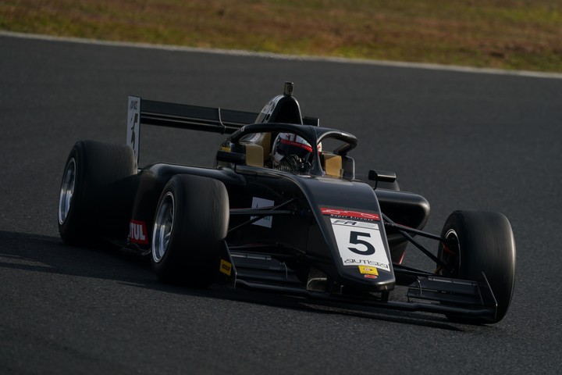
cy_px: 188
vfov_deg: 2.3
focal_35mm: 600
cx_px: 281
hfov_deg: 3.4
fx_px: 9366
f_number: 8
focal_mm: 600
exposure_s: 1/800
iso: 200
————
→ **Problem to work on**: With the pictures removed, return the listing above in its exact original wording.

→ **Answer for this exercise**:
cy_px: 188
vfov_deg: 2.3
focal_35mm: 600
cx_px: 281
hfov_deg: 3.4
fx_px: 9366
f_number: 8
focal_mm: 600
exposure_s: 1/800
iso: 200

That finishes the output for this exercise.